No me extrañaría mucho que On my way de Tap tap fuera uno de esos discos que un poco como quien no quiere la cosa apareciera en alguna –quizás poca pero alguna- avispada lista de esas de lo mejor del 2009 (que en breve nos invadirán sí o sí) entre nombres tan esperados y hasta unánimes como veckatimest, merriweather post pavilion, etc etc… Yo es que no soy muy de listas, aunque después no me deje ni una sin revisar.

Lazafame fue uno de esos discos que aun sin ser de los imprescindibles de 2006 (o era 2007?) sí fue de los disfrutables. No le dediqué una escucha a este On my way (llamado igual que una de las canciones del anterior) hasta hace bien poquito, cuando decidí dar un paso para salir del cierto aletargamiento personal que me ha invadido, pero una vez puesta en ello me ha atrapado. Simple y agradable pop, nada ostentoso o pretencioso, tan solo eso, pop y además del más habitual, pero a la vez un trabajo encantador que gana con las escuchas. Lanzafame fue un buen comienzo, y este On my way una gran continuación, en la misma línea pero como con más cuerpo o carácter.

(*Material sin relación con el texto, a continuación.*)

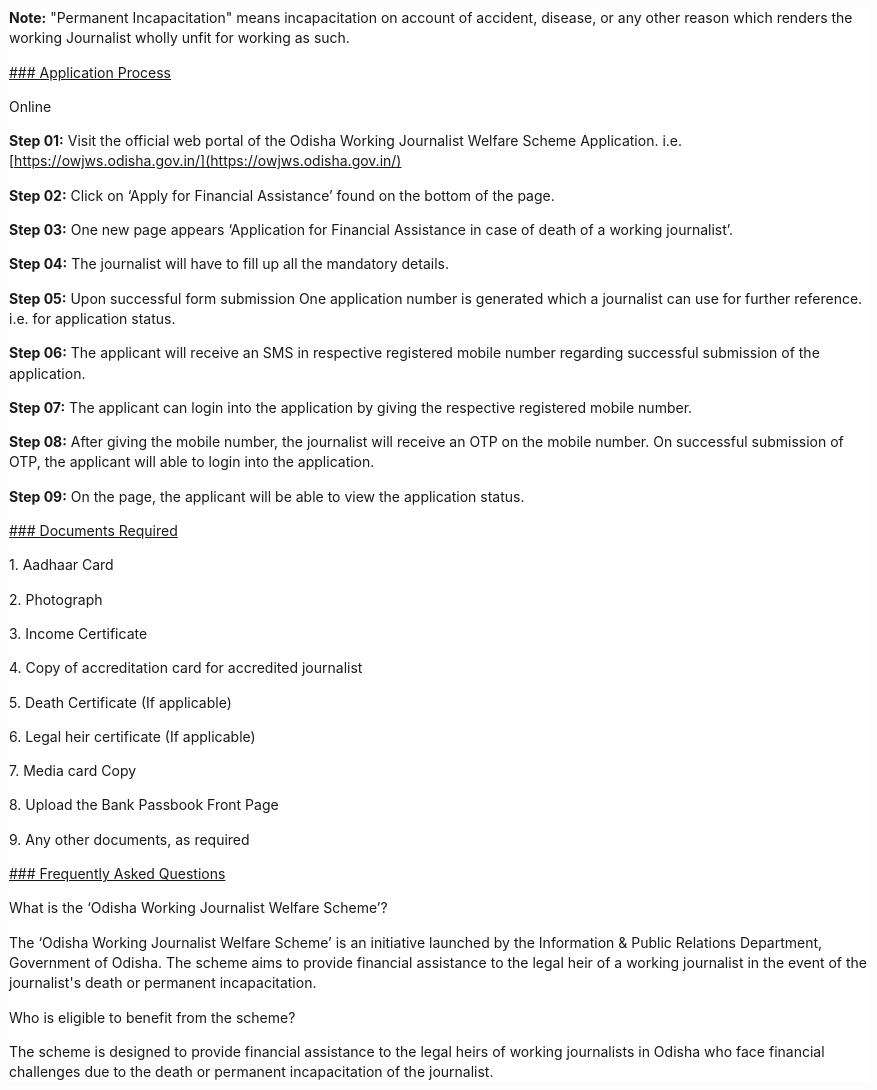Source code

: **Note:** "Permanent Incapacitation" means incapacitation on account of accident, disease, or any other reason which renders the working Journalist wholly unfit for working as such.

[### Application Process](https://www.myscheme.gov.in/schemes/owjws#application-process)

Online

**Step 01:** Visit the official web portal of the Odisha Working Journalist Welfare Scheme Application. i.e. [https://owjws.odisha.gov.in/](https://owjws.odisha.gov.in/)﻿

**Step 02:** Click on ‘Apply for Financial Assistance’ found on the bottom of the page.

**Step 03:** One new page appears ‘Application for Financial Assistance in case of death of a working journalist’.

**Step 04:** The journalist will have to fill up all the mandatory details.

**Step 05:** Upon successful form submission One application number is generated which a journalist can use for further reference. i.e. for application status.

**Step 06:** The applicant will receive an SMS in respective registered mobile number regarding successful submission of the application.

**Step 07:** The applicant can login into the application by giving the respective registered mobile number.

**Step 08:** After giving the mobile number, the journalist will receive an OTP on the mobile number. On successful submission of OTP, the applicant will able to login into the application.

**Step 09:** On the page, the applicant will be able to view the application status.

[### Documents Required](https://www.myscheme.gov.in/schemes/owjws#documents-required)

1\. Aadhaar Card

2\. Photograph

3\. Income Certificate

4\. Copy of accreditation card for accredited journalist

5\. Death Certificate (If applicable)

6\. Legal heir certificate (If applicable)

7\. Media card Copy

8\. Upload the Bank Passbook Front Page

9\. Any other documents, as required

[### Frequently Asked Questions](https://www.myscheme.gov.in/schemes/owjws#faqs)

What is the ‘Odisha Working Journalist Welfare Scheme’?

The ‘Odisha Working Journalist Welfare Scheme’ is an initiative launched by the Information & Public Relations Department, Government of Odisha. The scheme aims to provide financial assistance to the legal heir of a working journalist in the event of the journalist's death or permanent incapacitation.

Who is eligible to benefit from the scheme?

The scheme is designed to provide financial assistance to the legal heirs of working journalists in Odisha who face financial challenges due to the death or permanent incapacitation of the journalist.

Después de iniciarse con la tristemente bella Autumn and tea llega esa oda a la codeína (nuestro opioide de prescripción legal preferido con permiso de la vicodina, claro), una pseudo canción de amor que hará que incluso muchos piensen en esta droga como una persona (si eres tan fan obligado de la codeína como lo soy yo te hará sonreír en más de una ocasión). Pero asimismo, al poco de escucharla me vino a la cabeza que a pesar de lo bonito que pueda resultar lo dicho, también es cierto que la codeína (la de verdad, no tanto los suavizados preparados de codeína con productos combinados de venta y prescripción más habitual de marcas comerciales) tiene un punto inicial amargo y desagradable, bastante -pero una vez ingerida sus efectos analgésicos bien lo valen- y pensé que tanta exaltación podría tener ese juego (ya sabes, aquello de que cómo me jodes pero bien lo vales o algo así). Dirty sky me deja con una sonrisa para cuando llego a la sorpresa de la algo pegadiza El gusano, que me gusta cada vez más a medida que la escucho. Cierto es que Straight to hell se me pasa rápido pero para llegar a la gran Half moon street que es de las que contagian, enganchan y atrapan desde la primera escucha con emocionante simpleza, posiblemente la más destacable. Después de eso Queen of hearts me parece más un trámite y más de lo mismo para llegar a la recta final de canciones que ya se me diluyen y mezclan un poco unas con otras, todas en esa línea de grácil pop atemporal, y es que de esas 4 últimas canciones tan solo start a war solicita mi atención.

Tap tap por lo visto nació en su momento como algo paralelo a la banda principal, pero resulta que Thomas Sanders ya lleva él solito dos discos de calidad destacable mientras que aun esperamos el segundo de Pete and the pirates. Esto de que el proyecto paralelo termine teniendo algo más de interés que el, en teoría, proyecto principal ya me suena de algún otro. La cuestión es que llevo varios días con este disco repitiéndose en mi reproductor y aun no me he cansado.